# Driving in the 1990s - in 2012



## Song_Si (Jun 11, 2010)

have in the past met tourists in NZ amazed at some of the old cars still on the road in daily use - as opposed to old cars restored and kept as collectible items. 
This article suggests they are old, and getting older . . . 


*NZ fleet ageing disgracefully*
Saturday Jan 21, 2012

*The average age of the New Zealand car fleet last year was 13.59 years compared with 9.93 in 1992, said the New Zealand Transport Agency (NZTA).*

And the average age of used imports last year also went up, to 8.64 years against 6.07 in 1991.

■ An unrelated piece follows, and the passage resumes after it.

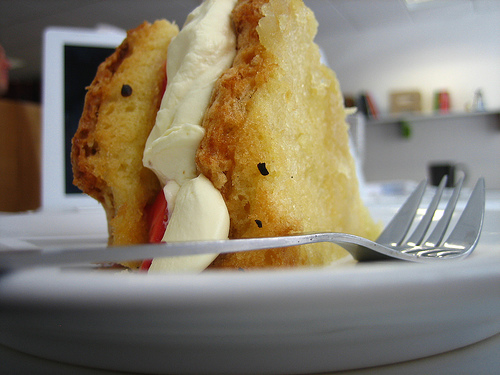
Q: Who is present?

The overall age of the country's carpark has gotten older every year since 1991-92.

read more

************

and comment from NZ's Automobile Association:



> “This comes as no surprise”, said Perry Kerr, Chief Executive Officer of the Motor Industry Association. “In fact the fleet will continue to age due to New Zealand’s unique age profile and in particular the abnormally large number of 1995, 1996 and 1997 vehicles (which represent 21% of the total market).
> 
> This uneven lump will stay in our market for the foreseeable future. Using another example there are more 1990 aged vehicles on our roads than vehicles registered new in 2010.”
> 
> ...


************

couldn't resist . . . first car I owned was a 1964 Vauxhall Viva, like the one pictured below. It may still be on the roads. Mine was the _deluxe_ version, unsure how true, but I was lead to believe _deluxe_ meant it had two sun visors fitted, and ashtrays for rear seat passengers. That's class!


----------



## topcat83 (Apr 16, 2009)

One reason that vehicles may last longer is the lack of road salt. We had a motorbike that my husband used to commute on in the UK, which soon found itself badly marked by the road salt on London roads in the winter.

In comparison we bought a very similarly aged bike in NZ and it was virtually unblemished.


----------